• **Directions**:
Put the entries below into a Markdown table with the columns Row and Line, starting with the line containing "94: (314, 313)" and going on through the line containing "96: (76, 97)", both included, with a row number for each line and no blank lines. Include only those lines, and leave the pictures out of your answer.

• **Working data**:
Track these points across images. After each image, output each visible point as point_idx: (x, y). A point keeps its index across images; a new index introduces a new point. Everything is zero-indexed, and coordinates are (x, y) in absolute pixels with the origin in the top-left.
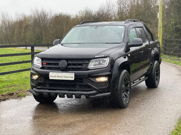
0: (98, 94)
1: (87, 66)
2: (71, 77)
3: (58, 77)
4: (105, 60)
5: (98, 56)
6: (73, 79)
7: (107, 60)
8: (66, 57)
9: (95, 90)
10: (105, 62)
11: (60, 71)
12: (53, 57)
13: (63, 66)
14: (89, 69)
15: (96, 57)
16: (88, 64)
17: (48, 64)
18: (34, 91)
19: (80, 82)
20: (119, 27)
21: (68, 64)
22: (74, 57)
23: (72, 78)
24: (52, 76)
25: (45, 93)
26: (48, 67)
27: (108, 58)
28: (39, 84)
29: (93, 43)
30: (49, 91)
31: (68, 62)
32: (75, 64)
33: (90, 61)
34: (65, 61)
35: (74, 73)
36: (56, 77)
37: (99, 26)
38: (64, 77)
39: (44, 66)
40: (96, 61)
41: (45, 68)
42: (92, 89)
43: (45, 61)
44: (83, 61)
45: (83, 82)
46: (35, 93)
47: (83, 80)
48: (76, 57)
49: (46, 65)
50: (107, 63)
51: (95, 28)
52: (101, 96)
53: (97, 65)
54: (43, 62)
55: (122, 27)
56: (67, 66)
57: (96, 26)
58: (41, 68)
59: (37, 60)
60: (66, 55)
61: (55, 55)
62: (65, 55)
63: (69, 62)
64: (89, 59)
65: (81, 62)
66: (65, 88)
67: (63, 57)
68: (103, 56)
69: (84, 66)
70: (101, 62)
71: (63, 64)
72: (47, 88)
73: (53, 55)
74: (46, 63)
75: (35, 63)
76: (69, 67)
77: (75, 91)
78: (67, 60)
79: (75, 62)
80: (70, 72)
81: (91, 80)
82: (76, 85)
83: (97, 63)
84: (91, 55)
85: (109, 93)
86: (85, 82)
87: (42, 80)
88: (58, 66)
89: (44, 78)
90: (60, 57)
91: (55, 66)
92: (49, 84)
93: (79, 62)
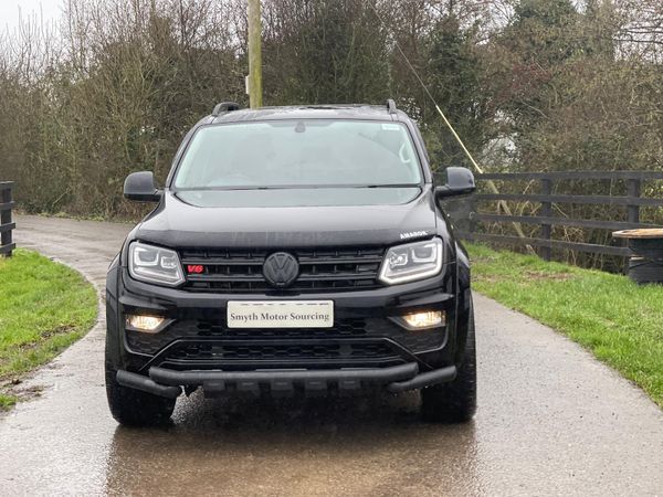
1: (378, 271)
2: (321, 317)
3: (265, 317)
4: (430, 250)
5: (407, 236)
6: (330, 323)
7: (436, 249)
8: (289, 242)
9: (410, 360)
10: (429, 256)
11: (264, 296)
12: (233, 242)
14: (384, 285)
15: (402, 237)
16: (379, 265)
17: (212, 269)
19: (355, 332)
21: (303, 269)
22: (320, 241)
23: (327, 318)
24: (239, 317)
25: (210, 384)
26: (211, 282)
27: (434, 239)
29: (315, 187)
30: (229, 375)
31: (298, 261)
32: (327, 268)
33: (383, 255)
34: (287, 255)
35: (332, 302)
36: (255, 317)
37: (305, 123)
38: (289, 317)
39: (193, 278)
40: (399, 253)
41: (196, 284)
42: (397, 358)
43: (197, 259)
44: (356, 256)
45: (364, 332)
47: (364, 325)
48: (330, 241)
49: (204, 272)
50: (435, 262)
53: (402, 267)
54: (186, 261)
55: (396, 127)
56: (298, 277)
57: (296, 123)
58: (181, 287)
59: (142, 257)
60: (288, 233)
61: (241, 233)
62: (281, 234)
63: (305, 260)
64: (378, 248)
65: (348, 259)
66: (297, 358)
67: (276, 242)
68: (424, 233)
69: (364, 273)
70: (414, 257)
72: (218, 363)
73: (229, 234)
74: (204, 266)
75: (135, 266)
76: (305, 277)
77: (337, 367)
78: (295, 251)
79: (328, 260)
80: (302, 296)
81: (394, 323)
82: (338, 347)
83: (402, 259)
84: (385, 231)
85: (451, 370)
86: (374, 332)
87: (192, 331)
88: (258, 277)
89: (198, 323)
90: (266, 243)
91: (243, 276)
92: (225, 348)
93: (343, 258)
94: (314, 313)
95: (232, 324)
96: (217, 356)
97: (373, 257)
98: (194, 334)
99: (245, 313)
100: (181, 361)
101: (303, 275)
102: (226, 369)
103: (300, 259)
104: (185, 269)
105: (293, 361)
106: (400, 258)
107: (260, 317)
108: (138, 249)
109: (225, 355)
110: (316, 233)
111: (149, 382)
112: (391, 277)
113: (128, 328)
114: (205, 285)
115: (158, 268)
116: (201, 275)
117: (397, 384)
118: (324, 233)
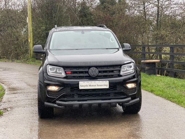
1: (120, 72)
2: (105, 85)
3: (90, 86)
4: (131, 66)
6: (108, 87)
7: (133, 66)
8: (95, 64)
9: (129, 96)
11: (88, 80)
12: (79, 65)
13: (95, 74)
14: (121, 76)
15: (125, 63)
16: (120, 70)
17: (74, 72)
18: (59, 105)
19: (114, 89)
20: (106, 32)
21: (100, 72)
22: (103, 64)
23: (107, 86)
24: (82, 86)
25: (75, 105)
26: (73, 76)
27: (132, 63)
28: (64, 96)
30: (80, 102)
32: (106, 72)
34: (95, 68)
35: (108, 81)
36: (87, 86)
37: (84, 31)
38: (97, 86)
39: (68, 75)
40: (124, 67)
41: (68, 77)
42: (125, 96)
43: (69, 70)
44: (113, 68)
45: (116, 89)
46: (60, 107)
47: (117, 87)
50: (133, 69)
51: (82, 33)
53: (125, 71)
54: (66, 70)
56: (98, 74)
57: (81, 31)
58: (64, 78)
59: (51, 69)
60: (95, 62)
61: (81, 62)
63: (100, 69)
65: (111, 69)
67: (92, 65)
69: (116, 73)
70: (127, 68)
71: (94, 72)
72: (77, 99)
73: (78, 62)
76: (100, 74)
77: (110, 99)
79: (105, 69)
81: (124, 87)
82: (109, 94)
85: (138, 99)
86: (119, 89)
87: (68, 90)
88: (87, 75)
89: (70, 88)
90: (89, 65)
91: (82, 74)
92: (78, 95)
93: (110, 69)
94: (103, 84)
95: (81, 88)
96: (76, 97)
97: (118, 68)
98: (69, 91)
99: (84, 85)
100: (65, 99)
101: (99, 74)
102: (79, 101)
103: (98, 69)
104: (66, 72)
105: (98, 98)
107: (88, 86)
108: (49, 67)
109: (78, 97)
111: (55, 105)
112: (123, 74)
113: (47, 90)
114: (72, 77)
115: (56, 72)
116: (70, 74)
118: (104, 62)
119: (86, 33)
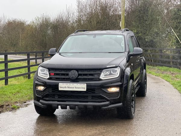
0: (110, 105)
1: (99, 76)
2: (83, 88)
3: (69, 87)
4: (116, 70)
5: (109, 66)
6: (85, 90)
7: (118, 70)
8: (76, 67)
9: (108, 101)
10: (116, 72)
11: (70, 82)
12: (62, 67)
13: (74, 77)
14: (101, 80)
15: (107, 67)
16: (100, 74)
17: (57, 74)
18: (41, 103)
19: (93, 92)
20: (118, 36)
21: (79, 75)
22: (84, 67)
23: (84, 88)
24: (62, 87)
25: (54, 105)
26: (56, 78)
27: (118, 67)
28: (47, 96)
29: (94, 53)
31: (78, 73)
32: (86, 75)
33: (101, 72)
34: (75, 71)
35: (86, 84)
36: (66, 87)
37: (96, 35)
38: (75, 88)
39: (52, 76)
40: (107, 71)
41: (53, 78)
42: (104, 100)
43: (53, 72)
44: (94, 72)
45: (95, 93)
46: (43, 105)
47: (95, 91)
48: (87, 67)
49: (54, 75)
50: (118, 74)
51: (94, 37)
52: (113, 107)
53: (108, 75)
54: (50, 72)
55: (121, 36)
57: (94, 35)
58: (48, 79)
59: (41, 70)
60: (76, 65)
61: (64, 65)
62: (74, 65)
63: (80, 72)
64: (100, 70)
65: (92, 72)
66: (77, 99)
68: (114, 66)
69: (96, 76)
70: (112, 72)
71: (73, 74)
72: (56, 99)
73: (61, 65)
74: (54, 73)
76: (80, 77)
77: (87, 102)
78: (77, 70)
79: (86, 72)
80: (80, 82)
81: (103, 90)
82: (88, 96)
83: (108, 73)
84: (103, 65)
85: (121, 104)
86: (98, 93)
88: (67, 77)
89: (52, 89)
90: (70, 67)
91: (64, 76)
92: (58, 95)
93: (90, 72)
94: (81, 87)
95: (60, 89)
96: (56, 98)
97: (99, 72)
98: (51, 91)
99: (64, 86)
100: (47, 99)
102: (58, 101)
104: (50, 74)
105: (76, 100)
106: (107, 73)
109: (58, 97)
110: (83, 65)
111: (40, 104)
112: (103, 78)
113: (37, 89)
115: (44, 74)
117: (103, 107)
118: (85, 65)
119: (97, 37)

• **Task result**:
| Row | Line |
|---|---|
| 1 | 94: (314, 313) |
| 2 | 95: (232, 324) |
| 3 | 96: (217, 356) |
| 4 | 97: (373, 257) |
| 5 | 98: (194, 334) |
| 6 | 99: (245, 313) |
| 7 | 100: (181, 361) |
| 8 | 101: (303, 275) |
| 9 | 102: (226, 369) |
| 10 | 103: (300, 259) |
| 11 | 104: (185, 269) |
| 12 | 105: (293, 361) |
| 13 | 106: (400, 258) |
| 14 | 107: (260, 317) |
| 15 | 108: (138, 249) |
| 16 | 109: (225, 355) |
| 17 | 110: (316, 233) |
| 18 | 111: (149, 382) |
| 19 | 112: (391, 277) |
| 20 | 113: (128, 328) |
| 21 | 114: (205, 285) |
| 22 | 115: (158, 268) |
| 23 | 116: (201, 275) |
| 24 | 117: (397, 384) |
| 25 | 118: (324, 233) |
| 26 | 1: (120, 72) |
| 27 | 2: (105, 85) |
| 28 | 3: (90, 86) |
| 29 | 4: (131, 66) |
| 30 | 6: (108, 87) |
| 31 | 7: (133, 66) |
| 32 | 8: (95, 64) |
| 33 | 9: (129, 96) |
| 34 | 11: (88, 80) |
| 35 | 12: (79, 65) |
| 36 | 13: (95, 74) |
| 37 | 14: (121, 76) |
| 38 | 15: (125, 63) |
| 39 | 16: (120, 70) |
| 40 | 17: (74, 72) |
| 41 | 18: (59, 105) |
| 42 | 19: (114, 89) |
| 43 | 20: (106, 32) |
| 44 | 21: (100, 72) |
| 45 | 22: (103, 64) |
| 46 | 23: (107, 86) |
| 47 | 24: (82, 86) |
| 48 | 25: (75, 105) |
| 49 | 26: (73, 76) |
| 50 | 27: (132, 63) |
| 51 | 28: (64, 96) |
| 52 | 30: (80, 102) |
| 53 | 32: (106, 72) |
| 54 | 34: (95, 68) |
| 55 | 35: (108, 81) |
| 56 | 36: (87, 86) |
| 57 | 37: (84, 31) |
| 58 | 38: (97, 86) |
| 59 | 39: (68, 75) |
| 60 | 40: (124, 67) |
| 61 | 41: (68, 77) |
| 62 | 42: (125, 96) |
| 63 | 43: (69, 70) |
| 64 | 44: (113, 68) |
| 65 | 45: (116, 89) |
| 66 | 46: (60, 107) |
| 67 | 47: (117, 87) |
| 68 | 50: (133, 69) |
| 69 | 51: (82, 33) |
| 70 | 53: (125, 71) |
| 71 | 54: (66, 70) |
| 72 | 56: (98, 74) |
| 73 | 57: (81, 31) |
| 74 | 58: (64, 78) |
| 75 | 59: (51, 69) |
| 76 | 60: (95, 62) |
| 77 | 61: (81, 62) |
| 78 | 63: (100, 69) |
| 79 | 65: (111, 69) |
| 80 | 67: (92, 65) |
| 81 | 69: (116, 73) |
| 82 | 70: (127, 68) |
| 83 | 71: (94, 72) |
| 84 | 72: (77, 99) |
| 85 | 73: (78, 62) |
| 86 | 76: (100, 74) |
| 87 | 77: (110, 99) |
| 88 | 79: (105, 69) |
| 89 | 81: (124, 87) |
| 90 | 82: (109, 94) |
| 91 | 85: (138, 99) |
| 92 | 86: (119, 89) |
| 93 | 87: (68, 90) |
| 94 | 88: (87, 75) |
| 95 | 89: (70, 88) |
| 96 | 90: (89, 65) |
| 97 | 91: (82, 74) |
| 98 | 92: (78, 95) |
| 99 | 93: (110, 69) |
| 100 | 94: (103, 84) |
| 101 | 95: (81, 88) |
| 102 | 96: (76, 97) |